EXERCISE OBJECTIVE:
Only the lines from the start of the data to the line containing "21,1,0.05246,0.02165,0,0,0.0*", both included, should be output, exactly and without pictures.

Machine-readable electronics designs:
Start of Block

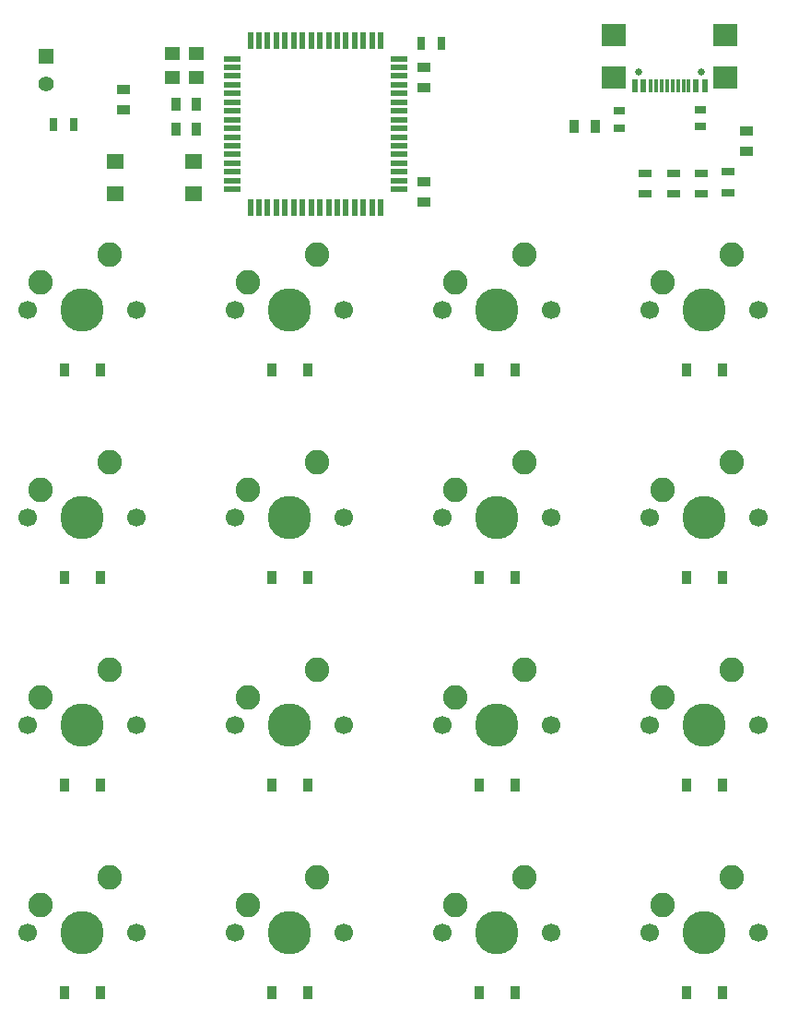
<source format=gbr>
G04*
G04 #@! TF.GenerationSoftware,Altium Limited,Altium Designer,22.4.2 (48)*
G04*
G04 Layer_Color=255*
%FSLAX25Y25*%
%MOIN*%
G70*
G04*
G04 #@! TF.SameCoordinates,D4448EEE-889B-48FB-A541-E9576EB43F8F*
G04*
G04*
G04 #@! TF.FilePolarity,Positive*
G04*
G01*
G75*
%ADD13R,0.05118X0.02756*%
%ADD14R,0.05118X0.03543*%
%ADD15R,0.03543X0.05118*%
%ADD28C,0.08858*%
%ADD29C,0.06693*%
%ADD30C,0.15700*%
%ADD31C,0.02559*%
%ADD32C,0.05575*%
%ADD33R,0.05575X0.05575*%
%ADD35R,0.08583X0.07874*%
%ADD36R,0.01181X0.04528*%
%ADD37R,0.02362X0.04528*%
G04:AMPARAMS|DCode=38|XSize=57.87mil|YSize=21.65mil|CornerRadius=2.71mil|HoleSize=0mil|Usage=FLASHONLY|Rotation=0.000|XOffset=0mil|YOffset=0mil|HoleType=Round|Shape=RoundedRectangle|*
%AMROUNDEDRECTD38*
21,1,0.05787,0.01624,0,0,0.0*
21,1,0.05246,0.02165,0,0,0.0*
1,1,0.00541,0.02623,-0.00812*
1,1,0.00541,-0.02623,-0.00812*
1,1,0.00541,-0.02623,0.00812*
1,1,0.00541,0.02623,0.00812*
%
%ADD38ROUNDEDRECTD38*%
G04:AMPARAMS|DCode=39|XSize=57.87mil|YSize=21.65mil|CornerRadius=2.71mil|HoleSize=0mil|Usage=FLASHONLY|Rotation=90.000|XOffset=0mil|YOffset=0mil|HoleType=Round|Shape=RoundedRectangle|*
%AMROUNDEDRECTD39*
21,1,0.05787,0.01624,0,0,90.0*
21,1,0.05246,0.02165,0,0,90.0*
1,1,0.00541,0.00812,0.02623*
1,1,0.00541,0.00812,-0.02623*
1,1,0.00541,-0.00812,-0.02623*
1,1,0.00541,-0.00812,0.02623*
%
%ADD39ROUNDEDRECTD39*%
%ADD40R,0.02756X0.05118*%
%ADD41R,0.03583X0.04803*%
%ADD42R,0.06299X0.05512*%
%ADD43R,0.05512X0.04724*%
%ADD44R,0.03937X0.02559*%
D13*
X471654Y337402D02*
D03*
Y344882D02*
D03*
X481676Y337402D02*
D03*
Y344882D02*
D03*
X461417Y337402D02*
D03*
Y344882D02*
D03*
X491339Y337795D02*
D03*
Y345276D02*
D03*
D14*
X498032Y352576D02*
D03*
Y360056D02*
D03*
X272835Y367717D02*
D03*
Y375197D02*
D03*
X381496Y383054D02*
D03*
Y375574D02*
D03*
Y334252D02*
D03*
Y341732D02*
D03*
D15*
X435827Y361811D02*
D03*
X443307D02*
D03*
X291732Y360810D02*
D03*
X299213D02*
D03*
X291732Y369685D02*
D03*
X299213D02*
D03*
D28*
X242874Y305276D02*
D03*
X267756Y315276D02*
D03*
X342756D02*
D03*
X317874Y305276D02*
D03*
X392874D02*
D03*
X417756Y315276D02*
D03*
X492756D02*
D03*
X467874Y305276D02*
D03*
X242874Y230276D02*
D03*
X267756Y240276D02*
D03*
X342756D02*
D03*
X317874Y230276D02*
D03*
X392874D02*
D03*
X417756Y240276D02*
D03*
X492756D02*
D03*
X467874Y230276D02*
D03*
X242874Y155276D02*
D03*
X267756Y165276D02*
D03*
X342756D02*
D03*
X317874Y155276D02*
D03*
X392874D02*
D03*
X417756Y165276D02*
D03*
X492756D02*
D03*
X467874Y155276D02*
D03*
X242874Y80276D02*
D03*
X267756Y90276D02*
D03*
X342756D02*
D03*
X317874Y80276D02*
D03*
X392874D02*
D03*
X417756Y90276D02*
D03*
X492756D02*
D03*
X467874Y80276D02*
D03*
D29*
X277559Y295276D02*
D03*
X238189D02*
D03*
X313189D02*
D03*
X352559D02*
D03*
X427559D02*
D03*
X388189D02*
D03*
X463189D02*
D03*
X502559D02*
D03*
X277559Y220276D02*
D03*
X238189D02*
D03*
X313189D02*
D03*
X352559D02*
D03*
X427559D02*
D03*
X388189D02*
D03*
X463189D02*
D03*
X502559D02*
D03*
X277559Y145276D02*
D03*
X238189D02*
D03*
X313189D02*
D03*
X352559D02*
D03*
X427559D02*
D03*
X388189D02*
D03*
X463189D02*
D03*
X502559D02*
D03*
X277559Y70276D02*
D03*
X238189D02*
D03*
X313189D02*
D03*
X352559D02*
D03*
X427559D02*
D03*
X388189D02*
D03*
X463189D02*
D03*
X502559D02*
D03*
D30*
X257874Y295276D02*
D03*
X332874D02*
D03*
X407874D02*
D03*
X482874D02*
D03*
X257874Y220276D02*
D03*
X332874D02*
D03*
X407874D02*
D03*
X482874D02*
D03*
X257874Y145276D02*
D03*
X332874D02*
D03*
X407874D02*
D03*
X482874D02*
D03*
X257874Y70276D02*
D03*
X332874D02*
D03*
X407874D02*
D03*
X482874D02*
D03*
D31*
X481713Y381279D02*
D03*
X458957D02*
D03*
D32*
X244882Y377165D02*
D03*
D33*
Y387165D02*
D03*
D35*
X490453Y394783D02*
D03*
X450216D02*
D03*
X490453Y379311D02*
D03*
X450216D02*
D03*
D36*
X471319Y376358D02*
D03*
X469350D02*
D03*
X473287D02*
D03*
X467382D02*
D03*
X475256D02*
D03*
X465413D02*
D03*
X477224D02*
D03*
X463445D02*
D03*
D37*
X482933D02*
D03*
X479783D02*
D03*
X460886D02*
D03*
X457736D02*
D03*
D38*
X311991Y338976D02*
D03*
Y342126D02*
D03*
Y345276D02*
D03*
Y348425D02*
D03*
Y351575D02*
D03*
Y354724D02*
D03*
Y357874D02*
D03*
Y361024D02*
D03*
Y364173D02*
D03*
Y367323D02*
D03*
Y370472D02*
D03*
Y373622D02*
D03*
Y376772D02*
D03*
Y379921D02*
D03*
Y383071D02*
D03*
Y386221D02*
D03*
X372385D02*
D03*
Y383071D02*
D03*
Y379921D02*
D03*
Y376772D02*
D03*
Y373622D02*
D03*
Y370472D02*
D03*
Y367323D02*
D03*
Y364173D02*
D03*
Y361024D02*
D03*
Y357874D02*
D03*
Y354724D02*
D03*
Y351575D02*
D03*
Y348425D02*
D03*
Y345276D02*
D03*
Y342126D02*
D03*
Y338976D02*
D03*
D39*
X365810Y332402D02*
D03*
X362660D02*
D03*
X359511D02*
D03*
X356361D02*
D03*
X353212D02*
D03*
X350062D02*
D03*
X346912D02*
D03*
X343763D02*
D03*
X340613D02*
D03*
X337464D02*
D03*
X334314D02*
D03*
X331164D02*
D03*
X328015D02*
D03*
X324865D02*
D03*
X321716D02*
D03*
X318566D02*
D03*
Y392795D02*
D03*
X321716D02*
D03*
X324865D02*
D03*
X328015D02*
D03*
X331164D02*
D03*
X334314D02*
D03*
X337464D02*
D03*
X340613D02*
D03*
X343763D02*
D03*
X346912D02*
D03*
X350062D02*
D03*
X353212D02*
D03*
X356361D02*
D03*
X359511D02*
D03*
X362660D02*
D03*
X365810D02*
D03*
D40*
X254724Y362340D02*
D03*
X247244D02*
D03*
X380315Y391732D02*
D03*
X387795D02*
D03*
D41*
X326437Y273622D02*
D03*
X339311D02*
D03*
X489311Y48622D02*
D03*
X476437D02*
D03*
X414311D02*
D03*
X401437D02*
D03*
X339311D02*
D03*
X326437D02*
D03*
X264311D02*
D03*
X251437D02*
D03*
X489311Y123622D02*
D03*
X476437D02*
D03*
X414311D02*
D03*
X401437D02*
D03*
X339311D02*
D03*
X326437D02*
D03*
X264311D02*
D03*
X251437D02*
D03*
X489311Y198622D02*
D03*
X476437D02*
D03*
X414311D02*
D03*
X401437D02*
D03*
X339311D02*
D03*
X326437D02*
D03*
X264311D02*
D03*
X251437D02*
D03*
X264311Y273622D02*
D03*
X251437D02*
D03*
X489311D02*
D03*
X476437D02*
D03*
X414311D02*
D03*
X401437D02*
D03*
D42*
X298031Y337402D02*
D03*
X269685D02*
D03*
X298031Y349213D02*
D03*
X269685D02*
D03*
D43*
X290551Y379528D02*
D03*
X299213D02*
D03*
X290551Y388189D02*
D03*
X299213D02*
D03*
D44*
X481496Y367717D02*
D03*
Y361614D02*
D03*
X451968Y367323D02*
D03*
Y361221D02*
D03*
M02*

</source>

End of Block

WORKED SOLUTION:
<source format=gbr>
G04*
G04 #@! TF.GenerationSoftware,Altium Limited,Altium Designer,22.4.2 (48)*
G04*
G04 Layer_Color=255*
%FSLAX25Y25*%
%MOIN*%
G70*
G04*
G04 #@! TF.SameCoordinates,D4448EEE-889B-48FB-A541-E9576EB43F8F*
G04*
G04*
G04 #@! TF.FilePolarity,Positive*
G04*
G01*
G75*
%ADD13R,0.05118X0.02756*%
%ADD14R,0.05118X0.03543*%
%ADD15R,0.03543X0.05118*%
%ADD28C,0.08858*%
%ADD29C,0.06693*%
%ADD30C,0.15700*%
%ADD31C,0.02559*%
%ADD32C,0.05575*%
%ADD33R,0.05575X0.05575*%
%ADD35R,0.08583X0.07874*%
%ADD36R,0.01181X0.04528*%
%ADD37R,0.02362X0.04528*%
G04:AMPARAMS|DCode=38|XSize=57.87mil|YSize=21.65mil|CornerRadius=2.71mil|HoleSize=0mil|Usage=FLASHONLY|Rotation=0.000|XOffset=0mil|YOffset=0mil|HoleType=Round|Shape=RoundedRectangle|*
%AMROUNDEDRECTD38*
21,1,0.05787,0.01624,0,0,0.0*
21,1,0.05246,0.02165,0,0,0.0*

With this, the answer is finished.